Der italienische VerfGH, der selbst von zwei Strafgerichten angerufen worden war, sah in diesem Gebot des EuGH allerdings eine mögliche Verletzung des Grundsatzes der Gesetzmäßigkeit im Zusammenhang mit Straftaten aus Art. 25 Abs. 2 der italienischen Verfassung, wonach eine Tat nur bestraft werden kann, wenn die Strafbarkeit gesetzlich bestimmt war, bevor die Tat begangen wurde.
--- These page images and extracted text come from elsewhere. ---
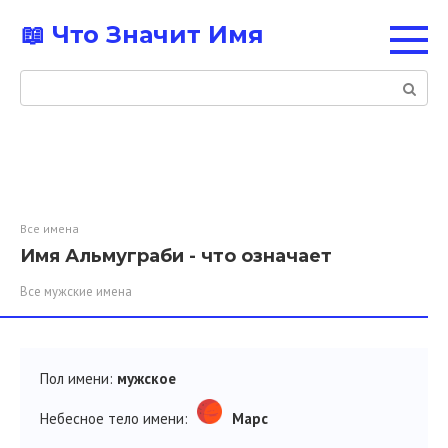
Перейти
📖 Что Значит Имя
к
контенту
Поиск:
Все имена
Имя Альмуграби - что означает
Все мужские имена
Пол имени:
мужское
Небесное тело имени:
Марс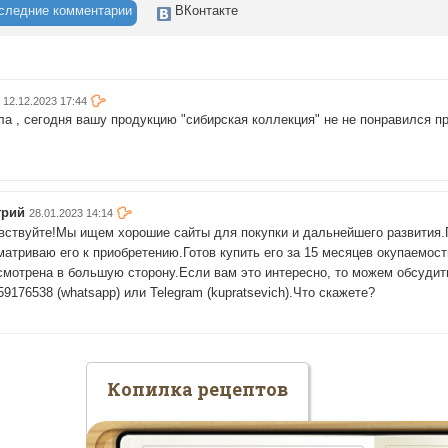
следние комментарии
ВКонтакте
12.12.2023 17:44
ла , сегодня вашу продукцию "сибирская коллекция" не не понравился при
трий
28.01.2023 14:14
вствуйте!Мы ищем хорошие сайты для покупки и дальнейшего развития.П
матриваю его к приобретению.Готов купить его за 15 месяцев окупаемост
смотрена в большую сторону.Если вам это интересно, то можем обсудит
9176538 (whatsapp) или Telegram (kupratsevich).Что скажете?
Копилка рецептов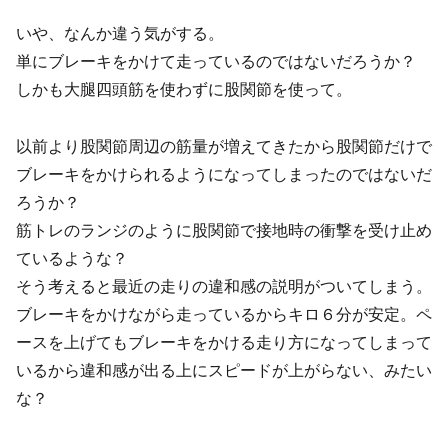
いや、なんか違う気がする。
単にブレーキをかけて走っているのではないだろうか？
しかも大腿四頭筋を使わずに股関節を使って。
以前より股関節周辺の筋量が増えてきたから股関節だけで
ブレーキをかけられるようになってしまったのではないだ
ろうか？
筋トレのランジのように股関節で接地時の衝撃を受け止め
ているような？
そう考えると最近の走りの違和感の説明がついてしまう。
ブレーキをかけながら走っているからキロ６分が安定。ペ
ースを上げてもブレーキをかける走り方になってしまって
いるから違和感が出る上にスピードが上がらない、みたい
な？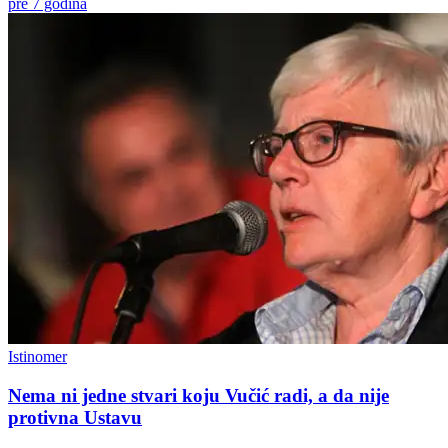
pre 7 godina
Istinomer
Nema ni jedne stvari koju Vučić radi, a da nije
protivna Ustavu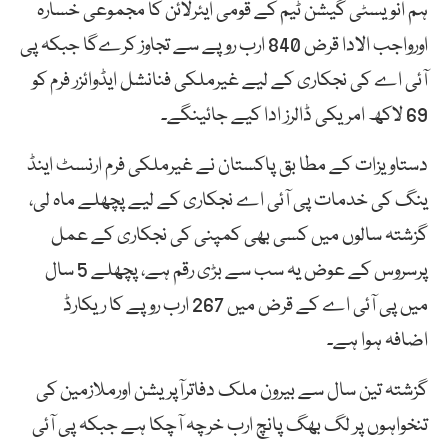
ہم انویسٹی گیشن ٹیم کے قومی ایئرلائن کا مجموعی خسارہ
اورواجب الادا قرض 840 ارب روپے سے تجاوز کرےگا جبکہ پی
آئی اے کی نجکاری کے لیے غیرملکی فنانشل ایڈوائزر فرم کو
69 لاکھ امریکی ڈالرز ادا کیے جائینگے۔
دستاویزات کے مطا بق پاکستان نے غیرملکی فرم ارنسٹ اینڈ
ینگ کی خدمات پی آئی اے نجکاری کے لیے پچھلے ماہ لی،
گزشتہ سالوں میں کسی بھی کمپنی کی نجکاری کے عمل
پرسروس کے عوض یہ سب سے بڑی رقم ہے، پچھلے 5 سال
میں پی آئی اے کے قرض میں 267 ارب روپے کا ریکارڈ
اضافہ ہوا ہے۔
گزشتہ تین سال سے بیرون ملک دفاترآپریشن اورملازمین کی
تنخواہوں پر لگ بھگ پانچ ارب خرچہ آچکا ہے جبکہ پی آئی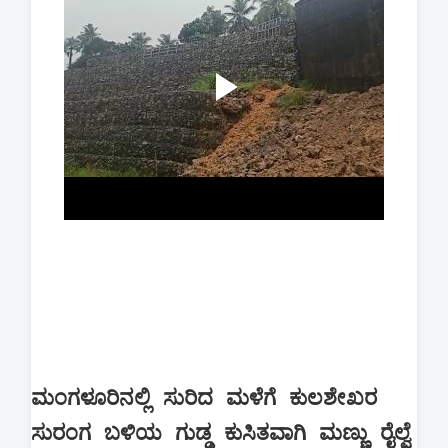
ಮಂಗಳೂರಿನಲ್ಲಿ ಸುರಿದ ಮಳೆಗೆ ಕುಲಶೇಖರ
ಸುರಂಗ ಬಳಿಯ ಗುಡ್ಡ ಕುಸಿತವಾಗಿ ಮಣ್ಣು ರೈಲ್ವೆ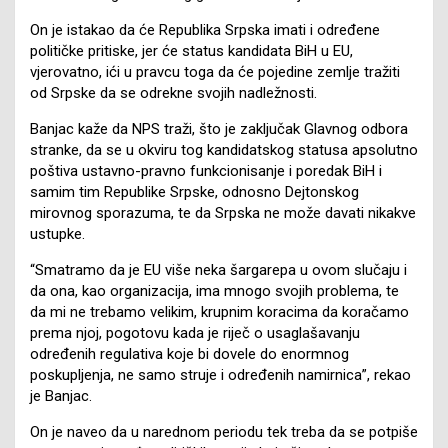
On je istakao da će Republika Srpska imati i određene
političke pritiske, jer će status kandidata BiH u EU,
vjerovatno, ići u pravcu toga da će pojedine zemlje tražiti
od Srpske da se odrekne svojih nadležnosti.
Banjac kaže da NPS traži, što je zaključak Glavnog odbora
stranke, da se u okviru tog kandidatskog statusa apsolutno
poštiva ustavno-pravno funkcionisanje i poredak BiH i
samim tim Republike Srpske, odnosno Dejtonskog
mirovnog sporazuma, te da Srpska ne može davati nikakve
ustupke.
“Smatramo da je EU više neka šargarepa u ovom slučaju i
da ona, kao organizacija, ima mnogo svojih problema, te
da mi ne trebamo velikim, krupnim koracima da koračamo
prema njoj, pogotovu kada je riječ o usaglašavanju
određenih regulativa koje bi dovele do enormnog
poskupljenja, ne samo struje i određenih namirnica”, rekao
je Banjac.
On je naveo da u narednom periodu tek treba da se potpiše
Demnach müsse nach Auffassung des VerfGH vor Begehung einer Straftat eben diese Tat nicht nur als solche strafbar sein und der vorgesehene Strafrahmen dürfe nach Tatbegehung zulasten des Täters nicht mehr erhöht werden, es dürften vielmehr auch die Verjährungsregeln nicht mehr nachträglich verändert werden. Der so verstandene Grundsatz der Gesetzmäßigkeit sei sogar der oberste Grundsatz der italienischen Verfassungsordnung.
Wenn italienische Gerichte die Verjährungsfristenregelungen in bestimmten Fällen aufgrund der Auslegung von Art. 325 AEUV durch den EuGH unangewendet lassen müssten, läge hierin nach Auffassung des VerfGH unter Umständen ein Verstoß gegen die Verfassungsidentität Italiens. Also stießen die italienischen Richter das Vorlageverfahren an.